A problem that’s plagued SilverLining since its inception is color banding. In twilight conditions, there is a very narrow range of colors in the sky from the rising or setting sun, and 8 bits of color per channel just isn’t enough to represent it. This results in banding artifacts that are fundamentally a limitation of today’s display devices. The same issue can arise within the clouds, which also take up a narrow slice of colors, or surrounding the moon at night.

Version 6.15 of SilverLining finally fixes this for OpenGL users through dithering; we finally got the math for this just right. The implementation of this resides within our “user functions” for extending our shaders, specifically in the writeFragmentData function of Resources/Shaders/UserFunctions-frag.glsl:


void writeFragmentData(in vec4 finalColor)
{
#ifdef DITHER
    // We add a pseudo-random value (tied to screen space to avoid motion aliasing) mapped to +/- 0.5/255 to the final color.
    // This reduces banding artifacts in low light conditions, where 8 bit color isn't enough to smoothly represent
    // the resulting gradients in the sky and clouds.

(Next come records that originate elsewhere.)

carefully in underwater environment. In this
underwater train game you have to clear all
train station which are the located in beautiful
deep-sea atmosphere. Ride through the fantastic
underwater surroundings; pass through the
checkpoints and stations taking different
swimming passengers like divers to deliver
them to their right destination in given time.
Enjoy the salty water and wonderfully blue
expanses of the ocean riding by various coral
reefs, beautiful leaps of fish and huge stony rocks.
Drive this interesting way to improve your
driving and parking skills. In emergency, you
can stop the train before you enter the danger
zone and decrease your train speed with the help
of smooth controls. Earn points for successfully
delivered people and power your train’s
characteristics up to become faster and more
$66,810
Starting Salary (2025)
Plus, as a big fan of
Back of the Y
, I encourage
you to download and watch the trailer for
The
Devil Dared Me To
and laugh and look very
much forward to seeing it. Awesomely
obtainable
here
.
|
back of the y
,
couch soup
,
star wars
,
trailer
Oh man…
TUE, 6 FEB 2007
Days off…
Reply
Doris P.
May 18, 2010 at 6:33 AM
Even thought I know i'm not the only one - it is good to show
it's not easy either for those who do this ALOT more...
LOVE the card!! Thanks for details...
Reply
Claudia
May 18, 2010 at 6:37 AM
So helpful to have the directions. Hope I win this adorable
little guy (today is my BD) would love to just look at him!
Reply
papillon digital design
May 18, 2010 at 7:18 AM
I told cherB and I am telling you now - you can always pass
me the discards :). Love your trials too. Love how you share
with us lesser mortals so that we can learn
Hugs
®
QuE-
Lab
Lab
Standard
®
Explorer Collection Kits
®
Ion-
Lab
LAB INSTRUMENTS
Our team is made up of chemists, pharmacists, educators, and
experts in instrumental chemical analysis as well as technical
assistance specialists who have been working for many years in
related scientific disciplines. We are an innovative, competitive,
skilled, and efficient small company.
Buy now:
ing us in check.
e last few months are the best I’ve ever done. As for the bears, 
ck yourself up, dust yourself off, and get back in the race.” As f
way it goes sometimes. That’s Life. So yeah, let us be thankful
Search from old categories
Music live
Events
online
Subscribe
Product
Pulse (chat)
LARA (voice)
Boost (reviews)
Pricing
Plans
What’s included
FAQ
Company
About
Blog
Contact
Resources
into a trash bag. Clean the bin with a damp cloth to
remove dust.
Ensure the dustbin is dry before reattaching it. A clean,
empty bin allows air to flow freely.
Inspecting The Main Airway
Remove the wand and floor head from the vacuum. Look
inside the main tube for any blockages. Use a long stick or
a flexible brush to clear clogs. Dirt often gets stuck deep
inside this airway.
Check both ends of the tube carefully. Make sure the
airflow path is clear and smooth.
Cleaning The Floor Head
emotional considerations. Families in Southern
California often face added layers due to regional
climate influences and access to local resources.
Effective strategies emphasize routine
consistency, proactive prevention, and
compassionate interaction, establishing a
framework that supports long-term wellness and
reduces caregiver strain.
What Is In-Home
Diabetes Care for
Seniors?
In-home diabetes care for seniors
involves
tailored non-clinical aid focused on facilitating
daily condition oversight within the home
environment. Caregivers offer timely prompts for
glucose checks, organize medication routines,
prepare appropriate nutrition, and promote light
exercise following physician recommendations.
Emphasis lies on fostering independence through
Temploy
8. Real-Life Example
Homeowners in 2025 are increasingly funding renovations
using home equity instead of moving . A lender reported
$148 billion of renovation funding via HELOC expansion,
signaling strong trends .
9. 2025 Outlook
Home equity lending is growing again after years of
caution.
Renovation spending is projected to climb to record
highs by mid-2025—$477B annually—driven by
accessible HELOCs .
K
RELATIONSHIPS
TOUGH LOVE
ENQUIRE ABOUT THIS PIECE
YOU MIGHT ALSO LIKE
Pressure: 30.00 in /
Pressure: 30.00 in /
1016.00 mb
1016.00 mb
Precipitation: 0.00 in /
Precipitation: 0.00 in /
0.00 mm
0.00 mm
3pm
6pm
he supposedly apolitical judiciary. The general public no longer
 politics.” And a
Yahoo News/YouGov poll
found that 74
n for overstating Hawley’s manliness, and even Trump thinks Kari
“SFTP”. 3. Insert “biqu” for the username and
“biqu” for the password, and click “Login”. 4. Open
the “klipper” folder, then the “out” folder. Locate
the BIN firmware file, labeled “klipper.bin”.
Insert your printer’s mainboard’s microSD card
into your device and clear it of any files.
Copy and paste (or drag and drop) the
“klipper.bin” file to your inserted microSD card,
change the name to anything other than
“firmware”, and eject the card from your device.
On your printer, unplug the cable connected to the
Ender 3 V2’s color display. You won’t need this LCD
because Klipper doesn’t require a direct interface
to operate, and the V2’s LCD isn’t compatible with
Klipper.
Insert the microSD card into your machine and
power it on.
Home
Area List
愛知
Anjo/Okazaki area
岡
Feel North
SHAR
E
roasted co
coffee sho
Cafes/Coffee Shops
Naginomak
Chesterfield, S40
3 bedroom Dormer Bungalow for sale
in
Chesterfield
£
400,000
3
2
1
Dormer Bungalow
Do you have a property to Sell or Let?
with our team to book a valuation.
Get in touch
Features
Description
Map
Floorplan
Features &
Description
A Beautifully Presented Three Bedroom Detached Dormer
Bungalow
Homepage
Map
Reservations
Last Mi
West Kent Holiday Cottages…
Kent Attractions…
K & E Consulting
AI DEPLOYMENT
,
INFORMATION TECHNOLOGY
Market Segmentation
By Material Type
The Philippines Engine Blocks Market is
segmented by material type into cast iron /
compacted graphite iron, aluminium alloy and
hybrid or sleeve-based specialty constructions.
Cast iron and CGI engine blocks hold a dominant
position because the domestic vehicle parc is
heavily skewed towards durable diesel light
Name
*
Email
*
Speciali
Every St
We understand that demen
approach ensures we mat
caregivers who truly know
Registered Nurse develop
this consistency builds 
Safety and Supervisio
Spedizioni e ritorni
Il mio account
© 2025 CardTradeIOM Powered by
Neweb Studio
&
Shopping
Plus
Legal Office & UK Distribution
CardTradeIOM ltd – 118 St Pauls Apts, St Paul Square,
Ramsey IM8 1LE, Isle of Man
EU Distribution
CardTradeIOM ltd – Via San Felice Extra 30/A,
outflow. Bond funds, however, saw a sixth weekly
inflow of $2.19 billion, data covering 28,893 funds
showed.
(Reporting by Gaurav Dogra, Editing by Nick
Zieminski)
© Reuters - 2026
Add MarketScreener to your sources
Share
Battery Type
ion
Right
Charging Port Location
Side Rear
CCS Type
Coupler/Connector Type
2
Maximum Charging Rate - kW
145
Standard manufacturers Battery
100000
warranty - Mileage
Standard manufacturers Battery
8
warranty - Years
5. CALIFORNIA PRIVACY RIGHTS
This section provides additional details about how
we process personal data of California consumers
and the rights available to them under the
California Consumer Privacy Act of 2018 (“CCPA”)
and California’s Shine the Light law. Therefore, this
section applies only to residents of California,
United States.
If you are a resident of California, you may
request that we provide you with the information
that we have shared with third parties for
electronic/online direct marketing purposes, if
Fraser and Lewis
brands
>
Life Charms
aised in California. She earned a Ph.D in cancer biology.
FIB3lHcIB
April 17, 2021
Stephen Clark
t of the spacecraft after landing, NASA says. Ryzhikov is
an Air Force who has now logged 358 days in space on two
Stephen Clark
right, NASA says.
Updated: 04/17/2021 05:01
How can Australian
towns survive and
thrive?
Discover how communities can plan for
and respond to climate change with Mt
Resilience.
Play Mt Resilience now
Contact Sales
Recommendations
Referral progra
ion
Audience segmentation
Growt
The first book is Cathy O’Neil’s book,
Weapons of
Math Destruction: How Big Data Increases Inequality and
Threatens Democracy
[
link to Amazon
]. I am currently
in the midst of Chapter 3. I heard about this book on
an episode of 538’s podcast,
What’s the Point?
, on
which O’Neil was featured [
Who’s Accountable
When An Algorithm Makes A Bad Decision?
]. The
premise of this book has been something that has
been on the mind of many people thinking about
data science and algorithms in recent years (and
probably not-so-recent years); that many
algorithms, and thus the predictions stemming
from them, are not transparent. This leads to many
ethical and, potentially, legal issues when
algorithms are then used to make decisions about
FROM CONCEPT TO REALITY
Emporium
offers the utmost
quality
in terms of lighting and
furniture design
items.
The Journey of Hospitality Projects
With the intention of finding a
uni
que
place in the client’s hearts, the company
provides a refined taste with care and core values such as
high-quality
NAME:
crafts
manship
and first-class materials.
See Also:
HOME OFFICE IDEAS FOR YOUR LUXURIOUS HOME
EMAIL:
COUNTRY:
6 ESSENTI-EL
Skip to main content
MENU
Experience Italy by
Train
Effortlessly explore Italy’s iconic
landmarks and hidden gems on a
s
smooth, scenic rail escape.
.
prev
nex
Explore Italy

    float noise = mix(-0.5/255.0, 0.5/255.0, fract(sin(dot(gl_FragCoord.xy, vec2(12.9898, 78.233))) * 43758.5453));
    gl_FragColor.xyz = finalColor.xyz + noise;
    gl_FragColor.w = finalColor.w;
#else
    gl_FragColor = finalColor;
#endif
}

The results speak for themselves! Un-dithered, banded image on the left, dithered image on the right (click for full resolution):

OpenGL dithering

At the heart of the GLSL code above is a mathematical psuedo-random-number function that’s nice and fast – even faster than looking up a value from a 2D noise texture. Since it is a function of the screen position of the fragment (gl_FragCoord), it does not result in any motion or temporal aliasing artifacts – you don’t even notice it’s there. The noise is scaled to +/- 0.5/255, which is just enough to randomize the final colors by no more than a single gradation in what 8-bit color can represent.

Since it’s applied in our writeFragmentData hook, it conveniently applies to everything drawn by SilverLining – not just the sky, but the clouds too.

However, as it is part of our default user shaders, you will need to copy this into your own user shaders if you are maintaining your own copy of UserFunctions-frag.glsl15.

I hope this increases the immersion of your simulations!